On his biggest cultural mistake:

“When it comes to a company of 80 people, assuming that a single person, if they weren't a core culture fit, would go unnoticed. Even if it's one person it's like a cancer. It just spreads. And you have to catch it as fast as possible. It just completely erodes away not only at the culture itself but also at the leadership's credibility because in interviews you're constantly reinforcing your core culture. If you don't force it then your word doesn't mean much.”

On his biggest cultural win:

“It's related to before, which is, when we were four people, we established our core values. And it's astonishing to me, when I talk to founders who have large companies but don’t have core values -- if you're trying to be decisive on a day-to-day basis and you don't have a set of guidelines to help you make those decisions, your decisions are just sort of going on a squiggly path. I feel very fortunate that we've had those guidelines for so long that it didn't occur to me other people don't.”

Related: How 5 Entrepreneurs With Household Names Turned Failing Businesses Into Successes

On his role models:

“I've never really had a subset of mentors. I don't look for one person to emulate, I look for traits across a lot of different people. So it might sound cliche but someone like an Elon Musk. I don't try to emulate him exactly because he sounds like he could be rather intense to work for and on a personal [level], maybe our values don't match up exactly. But for specifically the ability to see beyond now -- like six or 60 years from now -- and to not be afraid to do something that is completely revolutionary.

“But if I was talking about someone's personality -- from a from a personal standpoint, I would talk about something else. I don't blame people for these things -- no one is 100 percent. It is almost a disservice, in my mind, to have a single person that you try to emulate. You're yourself -- try to pick the best parts of people and try to combine them as best you can. You have to take the dark with the light.”

On his favorite leadership books:

“Right now, the book I recommend the most is Competing Against Luck by Clay Christensen. I love that book because it's based on his theory of jobs to be done.

“Now what I love about it is that it causes you to take a step back and look at what actual job your customer trying to do. And so for us, you might at surface say, [they’re] trying to hire Homepolish because [they] want my house to look prettier. But [if] you take a step back, they’re trying to feel better about the way they live. Leadership should be forward-thinking.

“Normally I would say I'm competing against another design firm or a new decorator, but you're actually competing against movers, therapists -- frankly, everything from medication or alcohol. The point when you're thinking about business over 50 years, very few businesses are doing now what they did 50 years ago. You have to evolve [and] broaden your scope.”
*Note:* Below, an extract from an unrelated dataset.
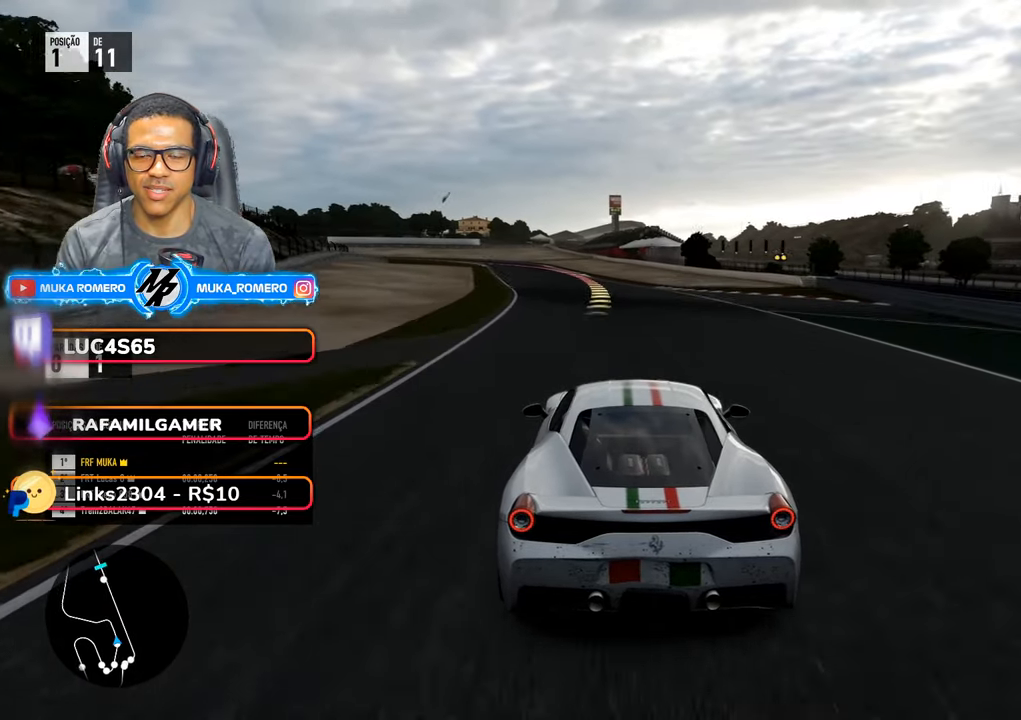
{"buttons": ["R2"], "left_stick": "down-left", "right_stick": "center", "events": [[50, "right_stick", "down"], [150, "left_stick", "center"], [150, "right_stick", "center"], [267, "left_stick", "down-left"]]}
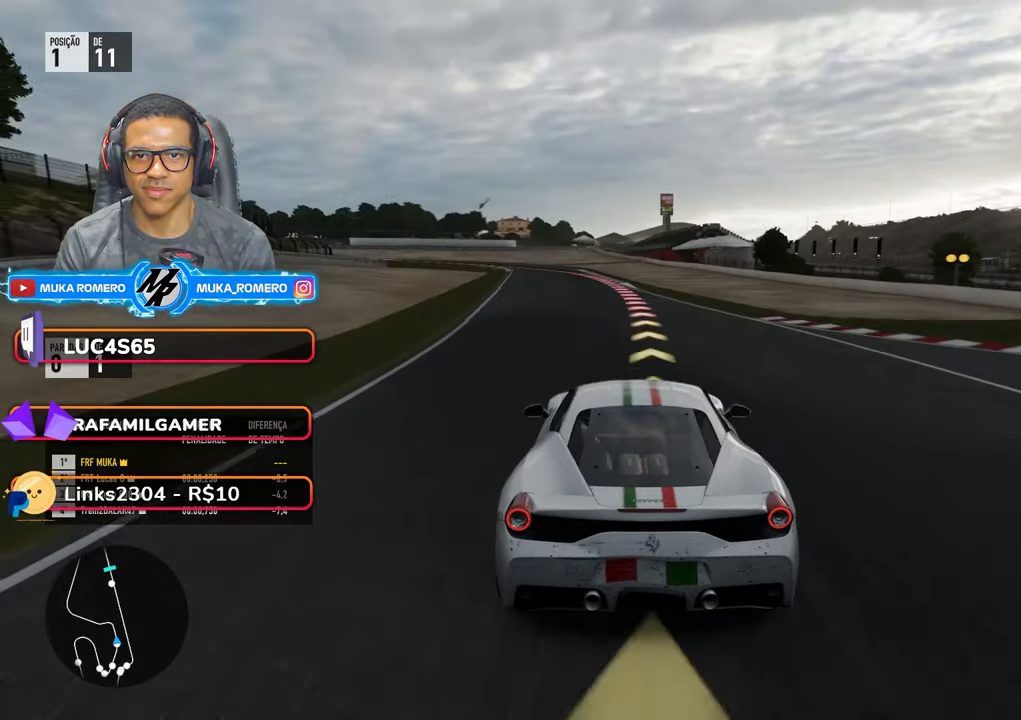
{"buttons": ["L2"], "left_stick": "center", "right_stick": "center", "events": [[117, "left_stick", "center"], [217, "left_stick", "down-left"], [233, "R2", "up"], [317, "L2", "down"], [317, "R2", "down"], [333, "A", "down"], [333, "X", "down"], [400, "A", "up"], [400, "X", "up"], [400, "left_stick", "center"], [467, "R2", "up"]]}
On where most leaders go wrong:

“I think in the short term where most leaders go wrong is that they don't hire people who they believe are better than them. You have to be OK and self-aware enough not to have too big of an ego. I know that my leadership sitting in the room are better at the things that they're doing than I am. And that's a scary thing because you're technically, as you fire yourself, building a company that could exist without you. But if you hope your company does live longer than you, then that's your responsibility. You need to, over the course of your life or career, be building a company that essentially you phase yourself out of. And that's a really scary thing to do.”